The remaining stubs (pdfium-renderer, http-simple, gridDebugLogger, gridVisualizer) just need to export the same class/function names with no-op implementations. See the full example in scripts/browser-compat/stubs/.

Once the bundler is configured, use LiteParse the same way as in Node — just pass Uint8Array instead of file paths:

import { LiteParse } from "@llamaindex/liteparse";
const parser = new LiteParse({
ocrEnabled: true,
outputFormat: "json",
});
// From a file picker
const fileInput = document.querySelector<HTMLInputElement>("#file")!;
fileInput.addEventListener("change", async () => {
const file = fileInput.files?.[0];
if (!file) return;
const bytes = new Uint8Array(await file.arrayBuffer());
const result = await parser.parse(bytes);
console.log(result.text);
console.log(JSON.stringify(result.json, null, 2));
});
  • First OCR run is slow. Tesseract.js fetches eng.traineddata (~10 MB) from the jsdelivr CDN on first use. Subsequent runs use the browser cache.
  • file:// doesn’t work. The PDF.js worker and WASM assets need to be served over HTTP. Use vite dev or a static server.
  • Safari < 17. Older Safari/iOS WebKit ships ReadableStream without Symbol.asyncIterator, which PDF.js needs. You may need a polyfill — see the MDN docs.

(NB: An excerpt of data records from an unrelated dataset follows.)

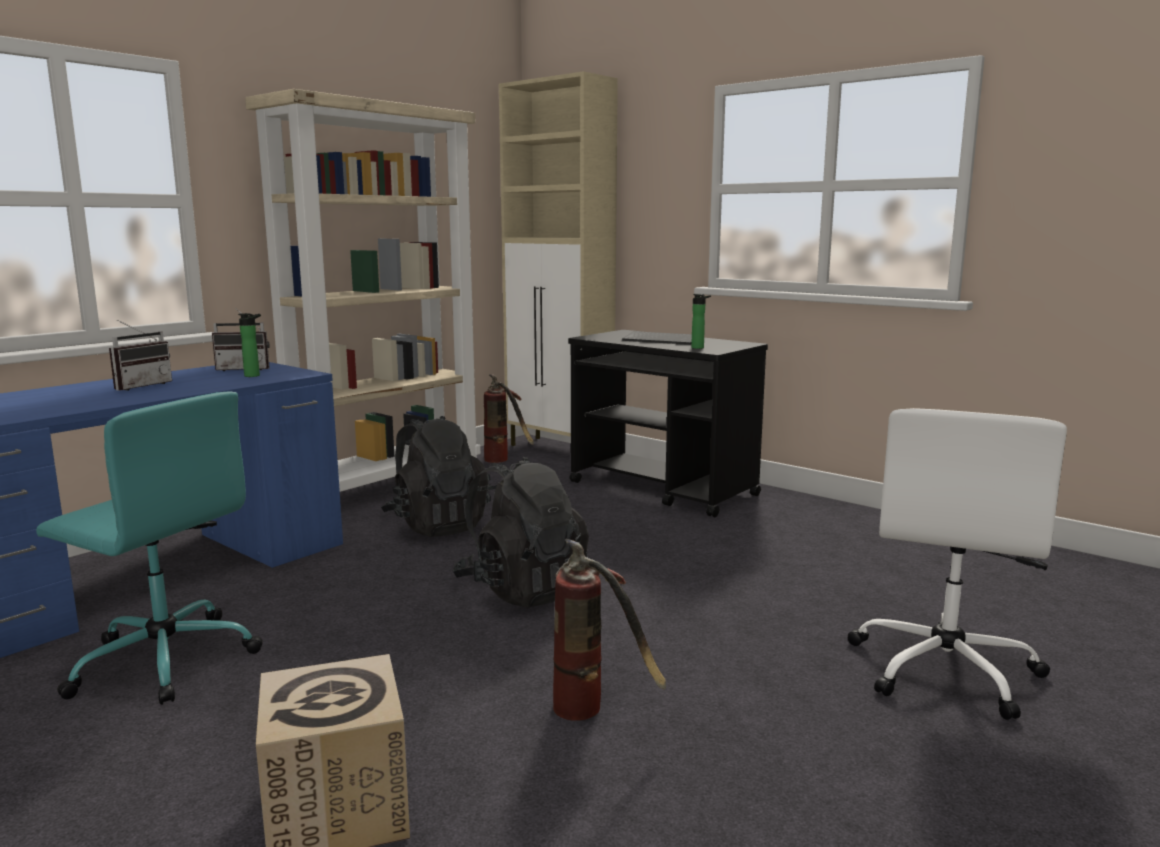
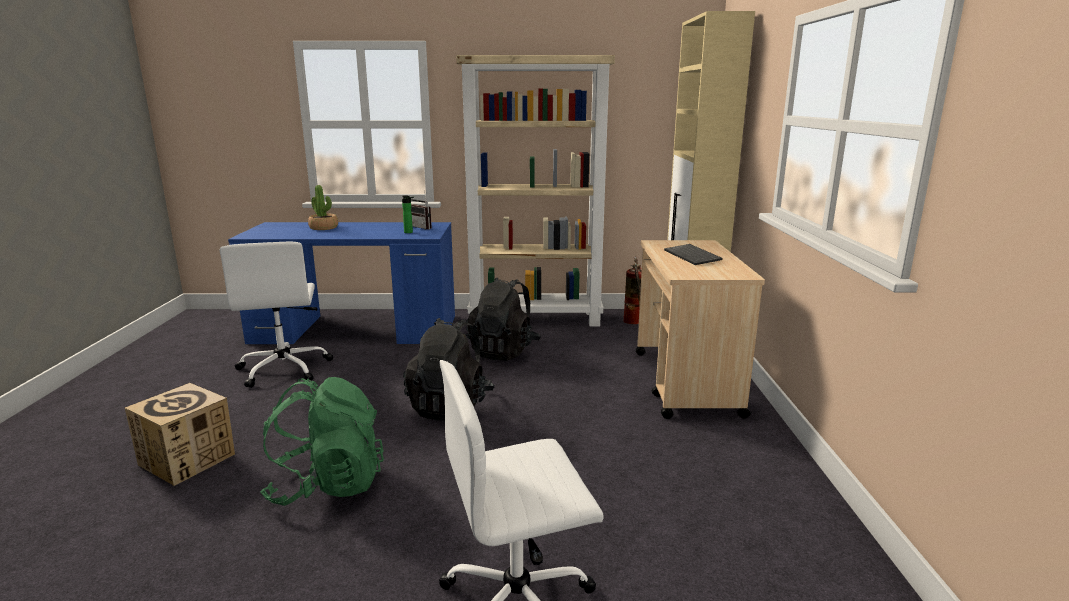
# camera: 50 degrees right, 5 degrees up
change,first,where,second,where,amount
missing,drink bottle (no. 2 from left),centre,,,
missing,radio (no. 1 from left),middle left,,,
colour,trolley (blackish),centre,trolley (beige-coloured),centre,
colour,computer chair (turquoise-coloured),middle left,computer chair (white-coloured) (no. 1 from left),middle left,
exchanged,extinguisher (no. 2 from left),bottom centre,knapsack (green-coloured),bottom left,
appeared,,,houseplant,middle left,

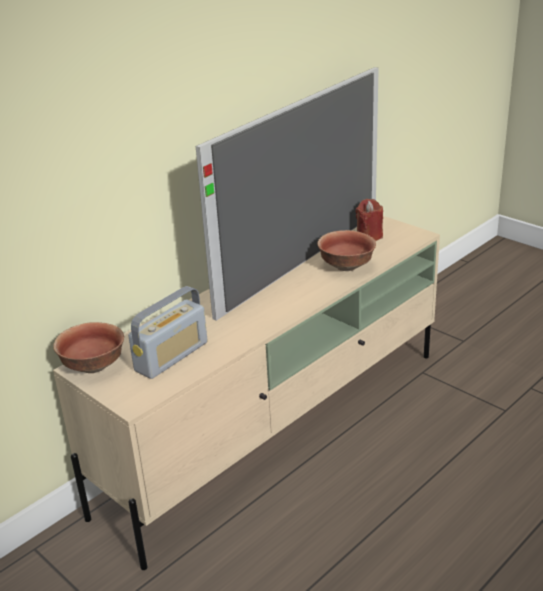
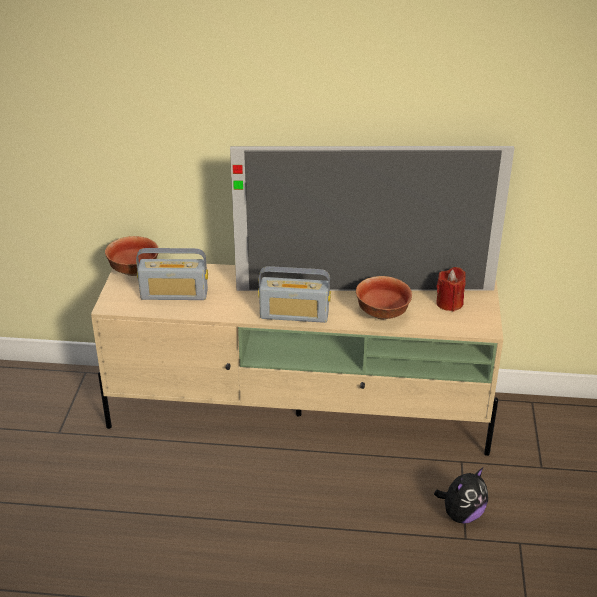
# camera: 50 degrees right, 5 degrees up
change,first,where,second,where,amount
appeared,,,radio (no. 2 from left),centre,
appeared,,,plush toy,bottom right,

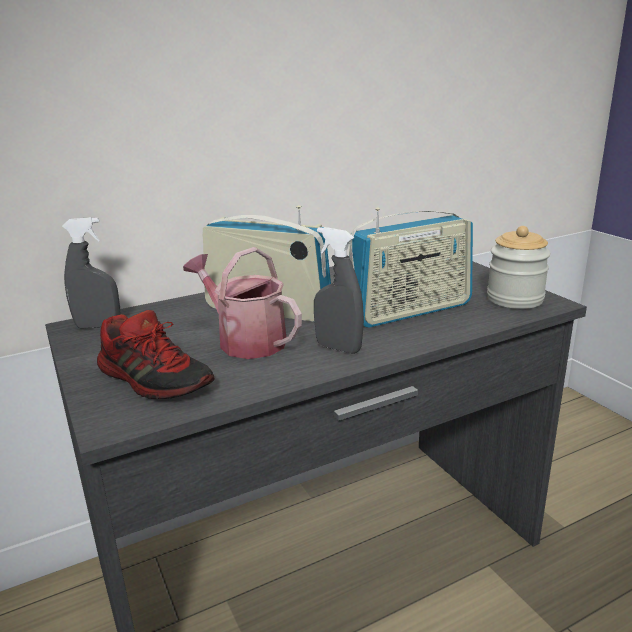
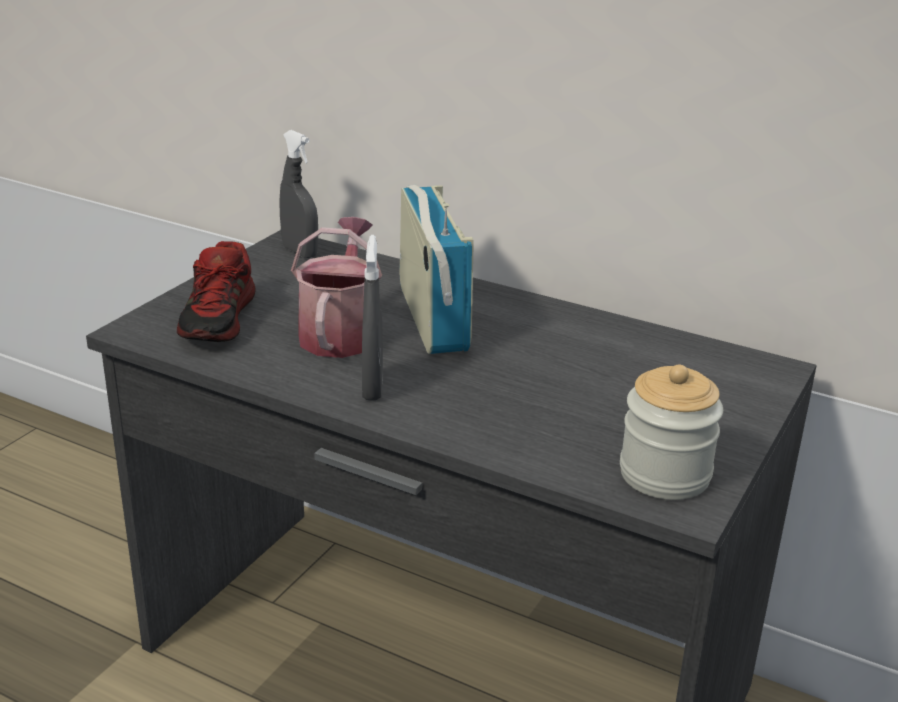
# camera: 55 degrees right, 5 degrees up
change,first,where,second,where,amount
missing,radio (no. 2 from left),centre,,,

  • ArrayBuffer detachment. PDF.js transfers the input buffer to its worker, which detaches the original ArrayBuffer. If you need the bytes again after parsing (e.g., for screenshots), read the file a second time with file.arrayBuffer().
  • Bundle size. Expect ~500 KB for the app bundle plus ~2.3 MB for the PDF.js worker. Tesseract loads lazily on first OCR run.